> _GOAL OF THE EXERCISE_:
Change "Zipscreen" to "zip screen" throughout the text of every item, keeping all other text the same. Omit the pictures from your answer.

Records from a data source
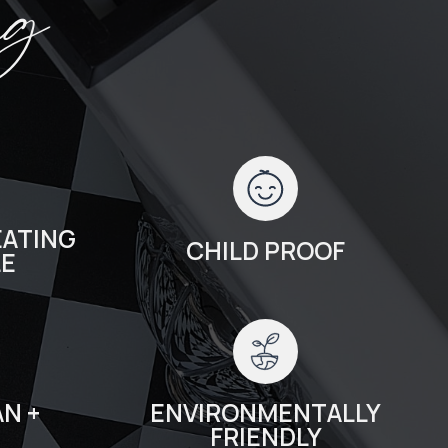
ng
ATING
CHILD PROOF
LE
N +
ENVIRONMENTALLY
FRIENDLY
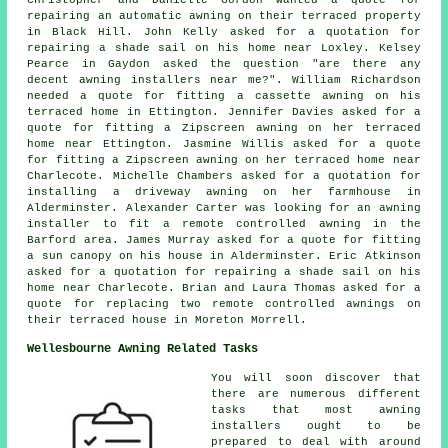
Christopher and Danielle Gordon wanted a quote for
repairing an automatic awning on their terraced property
in Black Hill. John Kelly asked for a quotation for
repairing a shade sail on his home near Loxley. Kelsey
Pearce in Gaydon asked the question "are there any
decent
awning installers near me
?". William Richardson
needed a quote for fitting a cassette awning on his
terraced home in Ettington. Jennifer Davies asked for a
quote for fitting a Zipscreen awning on her terraced
home near Ettington. Jasmine Willis asked for a quote
for fitting a Zipscreen awning on her terraced home near
Charlecote. Michelle Chambers asked for a quotation for
installing a driveway awning on her farmhouse in
Alderminster. Alexander Carter was looking for an
awning
installer
to fit a remote controlled awning in the
Barford area. James Murray asked for a quote for fitting
a sun canopy on his house in Alderminster. Eric Atkinson
asked for a quotation for repairing a shade sail on his
home near Charlecote. Brian and Laura Thomas asked for a
quote for replacing two remote controlled awnings on
their terraced house in Moreton Morrell.
Wellesbourne Awning Related Tasks
You will soon discover that
there are numerous different
tasks that most
awning
installers
ought to be
prepared to deal with around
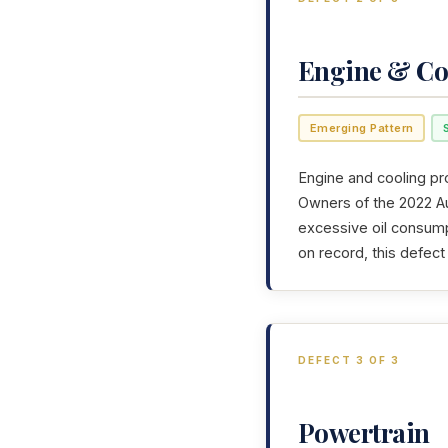
Engine & Co
Emerging Pattern
Engine and cooling pr
Owners of the 2022 Aud
excessive oil consump
on record, this defec
DEFECT 3 OF 3
Powertrain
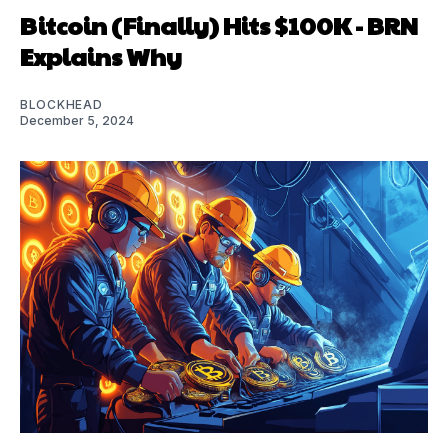
Bitcoin (Finally) Hits $100K - BRN
Explains Why
BLOCKHEAD
December 5, 2024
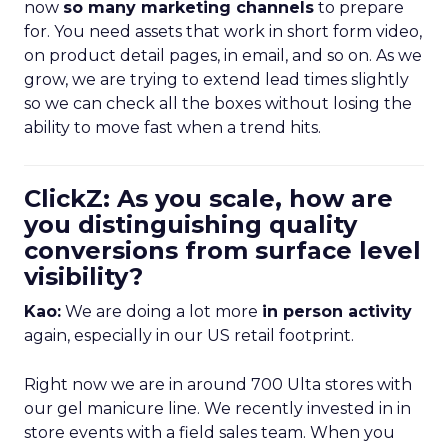
now
so many marketing channels
to prepare
for. You need assets that work in short form video,
on product detail pages, in email, and so on. As we
grow, we are trying to extend lead times slightly
so we can check all the boxes without losing the
ability to move fast when a trend hits.
ClickZ: As you scale, how are
you distinguishing quality
conversions from surface level
visibility?
Kao:
We are doing a lot more
in person activity
again, especially in our US retail footprint.
Right now we are in around 700 Ulta stores with
our gel manicure line. We recently invested in in
store events with a field sales team. When you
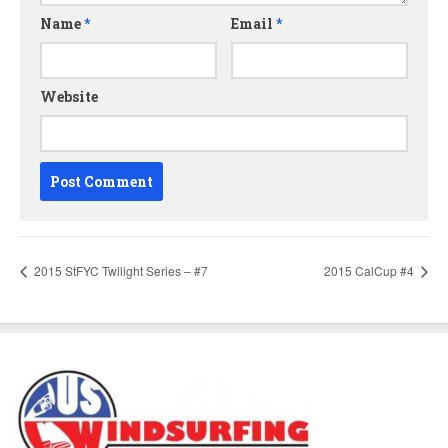
Name
*
Email
*
Website
2015 StFYC Twilight Series – #7
2015 CalCup #4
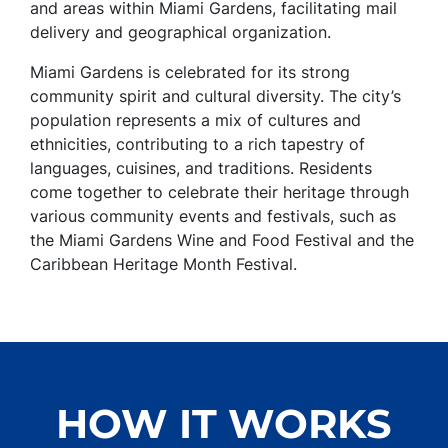
and areas within Miami Gardens, facilitating mail
delivery and geographical organization.
Miami Gardens is celebrated for its strong
community spirit and cultural diversity. The city’s
population represents a mix of cultures and
ethnicities, contributing to a rich tapestry of
languages, cuisines, and traditions. Residents
come together to celebrate their heritage through
various community events and festivals, such as
the Miami Gardens Wine and Food Festival and the
Caribbean Heritage Month Festival.
HOW IT WORKS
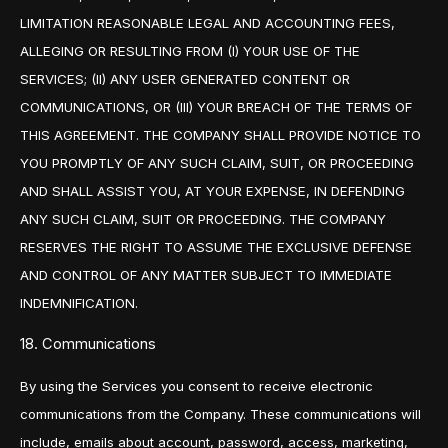
LIMITATION REASONABLE LEGAL AND ACCOUNTING FEES,
ALLEGING OR RESULTING FROM (I) YOUR USE OF THE
SERVICES; (II) ANY USER GENERATED CONTENT OR
COMMUNICATIONS, OR (III) YOUR BREACH OF THE TERMS OF
THIS AGREEMENT. THE COMPANY SHALL PROVIDE NOTICE TO
YOU PROMPTLY OF ANY SUCH CLAIM, SUIT, OR PROCEEDING
AND SHALL ASSIST YOU, AT YOUR EXPENSE, IN DEFENDING
ANY SUCH CLAIM, SUIT OR PROCEEDING. THE COMPANY
RESERVES THE RIGHT TO ASSUME THE EXCLUSIVE DEFENSE
AND CONTROL OF ANY MATTER SUBJECT TO IMMEDIATE
INDEMNIFICATION.
18. Communications
By using the Services you consent to receive electronic
communications from the Company. These communications will
include, emails about account, password, access, marketing,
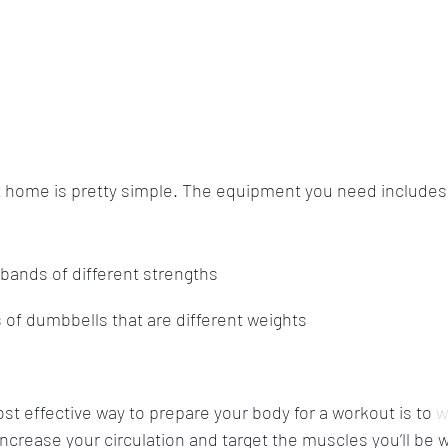
at home is pretty simple. The equipment you need includes
 bands of different strengths
s of dumbbells that are different weights
t effective way to prepare your body for a workout is to 
w
increase your circulation and target the muscles you’ll be 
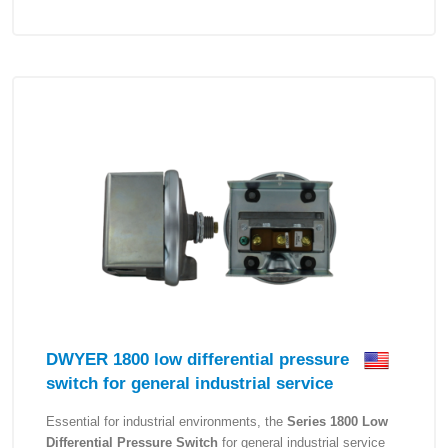
DWYER 1800 low differential pressure
switch for general industrial service
Essential for industrial environments, the
Series 1800 Low
Differential Pressure Switch
for general industrial service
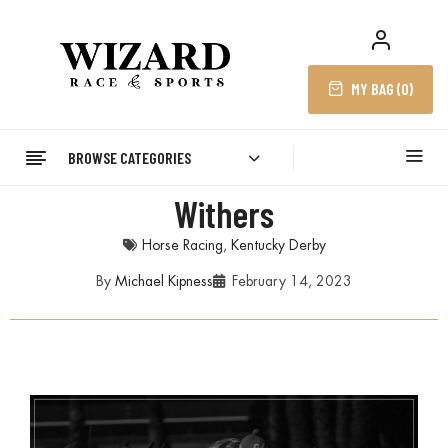
MY BAG (
0
)
BROWSE CATEGORIES
Withers
Horse Racing
,
Kentucky Derby
By
Michael Kipness
February 14, 2023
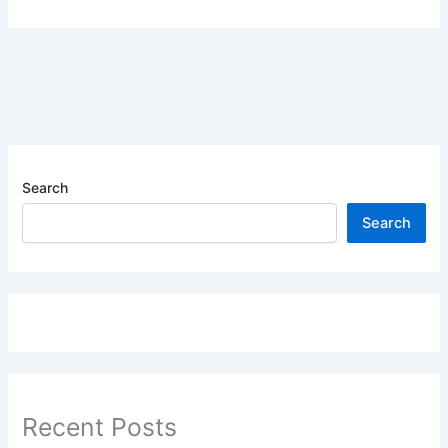
Search
Search
Recent Posts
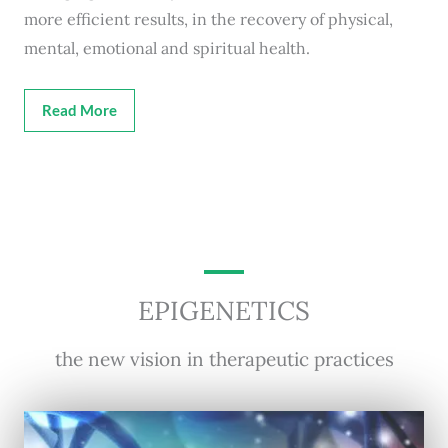
more efficient results, in the recovery of physical,
mental, emotional and spiritual health.
Read More
EPIGENETICS
the new vision in therapeutic practices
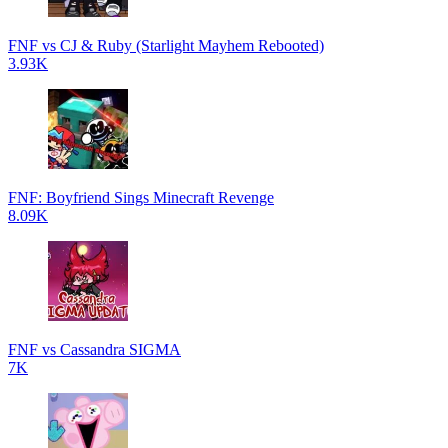
FNF vs CJ & Ruby (Starlight Mayhem Rebooted)
3.93K
FNF: Boyfriend Sings Minecraft Revenge
8.09K
FNF vs Cassandra SIGMA
7K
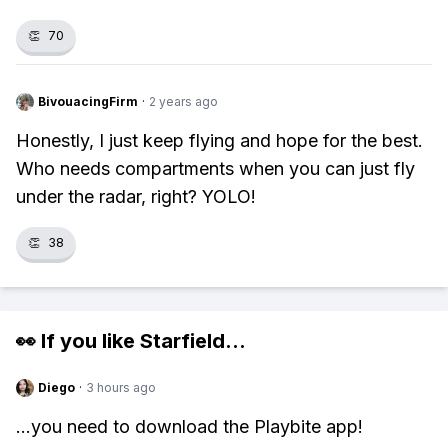
👏
70
BivouacingFirm
·
2 years ago
Honestly, I just keep flying and hope for the best.
Who needs compartments when you can just fly
under the radar, right? YOLO!
👏
38
👀 If you like
Starfield
...
Diego
·
3 hours ago
...you need to download the Playbite app!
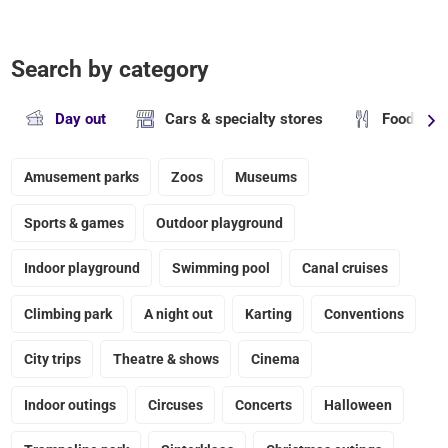
Search by category
Day out
Cars & specialty stores
Food & dr
Amusement parks
Zoos
Museums
Sports & games
Outdoor playground
Indoor playground
Swimming pool
Canal cruises
Climbing park
A night out
Karting
Conventions
City trips
Theatre & shows
Cinema
Indoor outings
Circuses
Concerts
Halloween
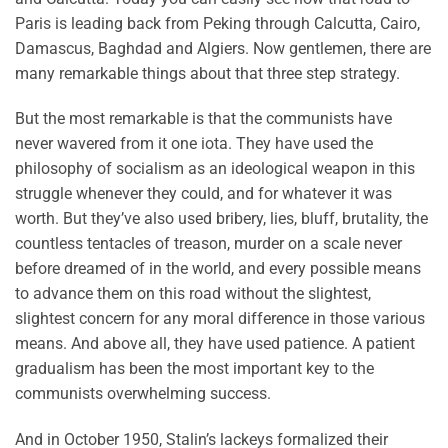
Paris is leading back from Peking through Calcutta, Cairo,
Damascus, Baghdad and Algiers. Now gentlemen, there are
many remarkable things about that three step strategy.
But the most remarkable is that the communists have
never wavered from it one iota. They have used the
philosophy of socialism as an ideological weapon in this
struggle whenever they could, and for whatever it was
worth. But they’ve also used bribery, lies, bluff, brutality, the
countless tentacles of treason, murder on a scale never
before dreamed of in the world, and every possible means
to advance them on this road without the slightest,
slightest concern for any moral difference in those various
means. And above all, they have used patience. A patient
gradualism has been the most important key to the
communists overwhelming success.
And in October 1950, Stalin’s lackeys formalized their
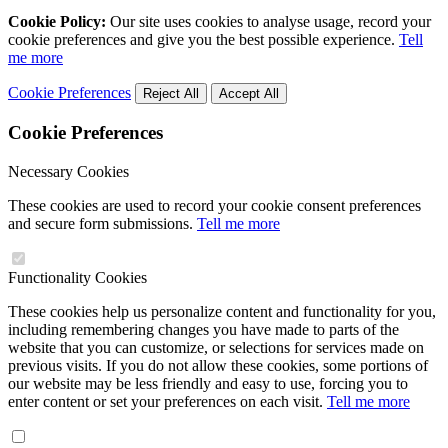
Cookie Policy:
Our site uses cookies to analyse usage, record your
cookie preferences and give you the best possible experience.
Tell
me more
Cookie Preferences
Reject All
Accept All
Cookie Preferences
Necessary Cookies
These cookies are used to record your cookie consent preferences
and secure form submissions.
Tell me more
Functionality Cookies
These cookies help us personalize content and functionality for you,
including remembering changes you have made to parts of the
website that you can customize, or selections for services made on
previous visits. If you do not allow these cookies, some portions of
our website may be less friendly and easy to use, forcing you to
enter content or set your preferences on each visit.
Tell me more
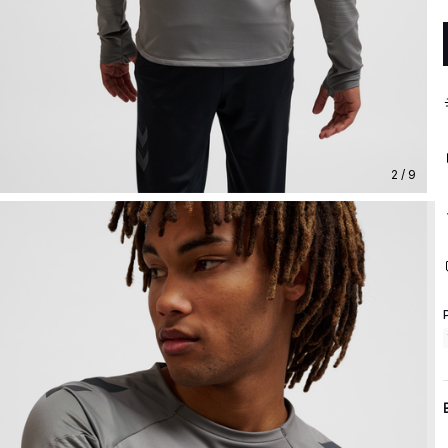
2 / 9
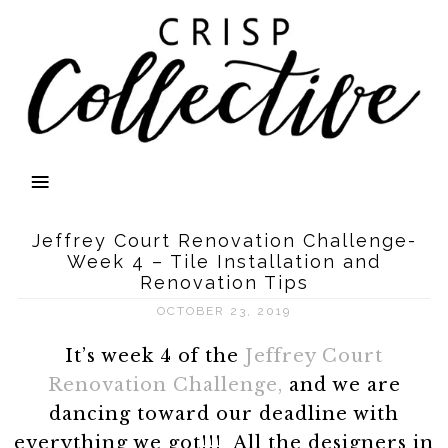
Jeffrey Court Renovation Challenge-
Week 4 – Tile Installation and
Renovation Tips
OCTOBER 23, 2019
It’s week 4 of the
Jeffrey Court
Renovation Challenge,
and we are
dancing toward our deadline with
everything we got!!! All the designers in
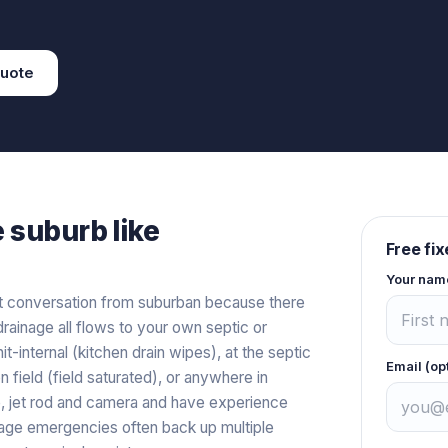
uote
e
suburb like
Free fi
Your nam
nt conversation from suburban because there
rainage all flows to your own septic or
internal (kitchen drain wipes), at the septic
Email (op
 field (field saturated), or anywhere in
, jet rod and camera and have experience
ge emergencies often back up multiple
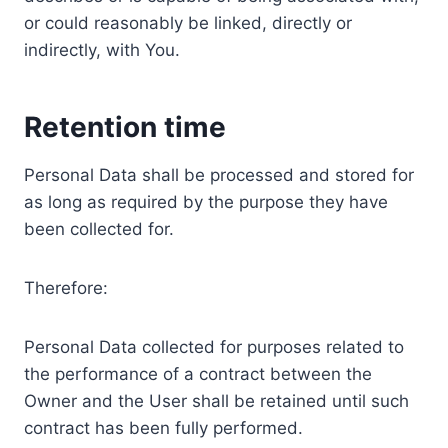
or could reasonably be linked, directly or
indirectly, with You.
Retention time
Personal Data shall be processed and stored for
as long as required by the purpose they have
been collected for.
Therefore:
Personal Data collected for purposes related to
the performance of a contract between the
Owner and the User shall be retained until such
contract has been fully performed.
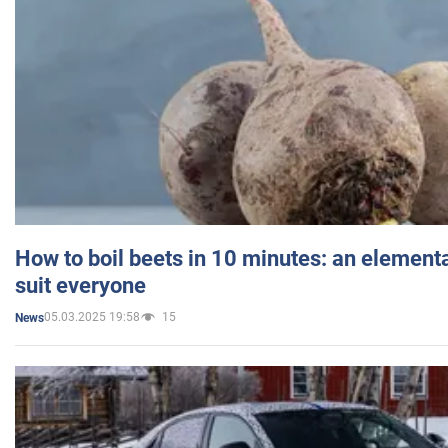
How to boil beets in 10 minutes: an elementa
suit everyone
05.03.2025 19:58
15
News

> _RESULT_:
ng
ATING
CHILD PROOF
LE
N +
ENVIRONMENTALLY
FRIENDLY
Christopher and Danielle Gordon wanted a quote for
repairing an automatic awning on their terraced property
in Black Hill. John Kelly asked for a quotation for
repairing a shade sail on his home near Loxley. Kelsey
Pearce in Gaydon asked the question "are there any
decent
awning installers near me
?". William Richardson
needed a quote for fitting a cassette awning on his
terraced home in Ettington. Jennifer Davies asked for a
quote for fitting a zip screen awning on her terraced
home near Ettington. Jasmine Willis asked for a quote
for fitting a zip screen awning on her terraced home near
Charlecote. Michelle Chambers asked for a quotation for
installing a driveway awning on her farmhouse in
Alderminster. Alexander Carter was looking for an
awning
installer
to fit a remote controlled awning in the
Barford area. James Murray asked for a quote for fitting
a sun canopy on his house in Alderminster. Eric Atkinson
asked for a quotation for repairing a shade sail on his
home near Charlecote. Brian and Laura Thomas asked for a
quote for replacing two remote controlled awnings on
their terraced house in Moreton Morrell.
Wellesbourne Awning Related Tasks
You will soon discover that
there are numerous different
tasks that most
awning
installers
ought to be
prepared to deal with around
Engine & Co
Emerging Pattern
Engine and cooling pr
Owners of the 2022 Aud
excessive oil consump
on record, this defec
DEFECT 3 OF 3
Powertrain
Bitcoin (Finally) Hits $100K - BRN
Explains Why
BLOCKHEAD
December 5, 2024
now
so many marketing channels
to prepare
for. You need assets that work in short form video,
on product detail pages, in email, and so on. As we
grow, we are trying to extend lead times slightly
so we can check all the boxes without losing the
ability to move fast when a trend hits.
ClickZ: As you scale, how are
you distinguishing quality
conversions from surface level
visibility?
Kao:
We are doing a lot more
in person activity
again, especially in our US retail footprint.
Right now we are in around 700 Ulta stores with
our gel manicure line. We recently invested in in
store events with a field sales team. When you
Name
*
Email
*
Website
2015 StFYC Twilight Series – #7
2015 CalCup #4
and areas within Miami Gardens, facilitating mail
delivery and geographical organization.
Miami Gardens is celebrated for its strong
community spirit and cultural diversity. The city’s
population represents a mix of cultures and
ethnicities, contributing to a rich tapestry of
languages, cuisines, and traditions. Residents
come together to celebrate their heritage through
various community events and festivals, such as
the Miami Gardens Wine and Food Festival and the
Caribbean Heritage Month Festival.
HOW IT WORKS
LIMITATION REASONABLE LEGAL AND ACCOUNTING FEES,
ALLEGING OR RESULTING FROM (I) YOUR USE OF THE
SERVICES; (II) ANY USER GENERATED CONTENT OR
COMMUNICATIONS, OR (III) YOUR BREACH OF THE TERMS OF
THIS AGREEMENT. THE COMPANY SHALL PROVIDE NOTICE TO
YOU PROMPTLY OF ANY SUCH CLAIM, SUIT, OR PROCEEDING
AND SHALL ASSIST YOU, AT YOUR EXPENSE, IN DEFENDING
ANY SUCH CLAIM, SUIT OR PROCEEDING. THE COMPANY
RESERVES THE RIGHT TO ASSUME THE EXCLUSIVE DEFENSE
AND CONTROL OF ANY MATTER SUBJECT TO IMMEDIATE
INDEMNIFICATION.
18. Communications
By using the Services you consent to receive electronic
communications from the Company. These communications will
include, emails about account, password, access, marketing,
at home is pretty simple. The equipment you need includes
 bands of different strengths
s of dumbbells that are different weights
t effective way to prepare your body for a workout is to 
w
increase your circulation and target the muscles you’ll be 
DWYER 1800 low differential pressure
switch for general industrial service
Essential for industrial environments, the
Series 1800 Low
Differential Pressure Switch
for general industrial service
MY BAG (
0
)
BROWSE CATEGORIES
Withers
Horse Racing
,
Kentucky Derby
By
Michael Kipness
February 14, 2023
Search
Search
Recent Posts
more efficient results, in the recovery of physical,
mental, emotional and spiritual health.
Read More
EPIGENETICS
the new vision in therapeutic practices
FNF vs CJ & Ruby (Starlight Mayhem Rebooted)
3.93K
FNF: Boyfriend Sings Minecraft Revenge
8.09K
FNF vs Cassandra SIGMA
7K
👏
70
BivouacingFirm
·
2 years ago
Honestly, I just keep flying and hope for the best.
Who needs compartments when you can just fly
under the radar, right? YOLO!
👏
38
👀 If you like
Starfield
...
Diego
·
3 hours ago
...you need to download the Playbite app!
Search by category
Day out
Cars & specialty stores
Food & dr
Amusement parks
Zoos
Museums
Sports & games
Outdoor playground
Indoor playground
Swimming pool
Canal cruises
Climbing park
A night out
Karting
Conventions
City trips
Theatre & shows
Cinema
Indoor outings
Circuses
Concerts
Halloween
Paris is leading back from Peking through Calcutta, Cairo,
Damascus, Baghdad and Algiers. Now gentlemen, there are
many remarkable things about that three step strategy.
But the most remarkable is that the communists have
never wavered from it one iota. They have used the
philosophy of socialism as an ideological weapon in this
struggle whenever they could, and for whatever it was
worth. But they’ve also used bribery, lies, bluff, brutality, the
countless tentacles of treason, murder on a scale never
before dreamed of in the world, and every possible means
to advance them on this road without the slightest,
slightest concern for any moral difference in those various
means. And above all, they have used patience. A patient
gradualism has been the most important key to the
communists overwhelming success.
And in October 1950, Stalin’s lackeys formalized their
Cookie Policy:
Our site uses cookies to analyse usage, record your
cookie preferences and give you the best possible experience.
Tell
me more
Cookie Preferences
Reject All
Accept All
Cookie Preferences
Necessary Cookies
These cookies are used to record your cookie consent preferences
and secure form submissions.
Tell me more
Functionality Cookies
These cookies help us personalize content and functionality for you,
including remembering changes you have made to parts of the
website that you can customize, or selections for services made on
previous visits. If you do not allow these cookies, some portions of
our website may be less friendly and easy to use, forcing you to
enter content or set your preferences on each visit.
Tell me more
2 / 9
Jeffrey Court Renovation Challenge-
Week 4 – Tile Installation and
Renovation Tips
OCTOBER 23, 2019
It’s week 4 of the
Jeffrey Court
Renovation Challenge,
and we are
dancing toward our deadline with
everything we got!!! All the designers in
uote
e
suburb like
Free fi
Your nam
nt conversation from suburban because there
rainage all flows to your own septic or
internal (kitchen drain wipes), at the septic
Email (op
 field (field saturated), or anywhere in
, jet rod and camera and have experience
ge emergencies often back up multiple
or could reasonably be linked, directly or
indirectly, with You.
Retention time
Personal Data shall be processed and stored for
as long as required by the purpose they have
been collected for.
Therefore:
Personal Data collected for purposes related to
the performance of a contract between the
Owner and the User shall be retained until such
contract has been fully performed.
How to boil beets in 10 minutes: an elementa
suit everyone
05.03.2025 19:58
15
News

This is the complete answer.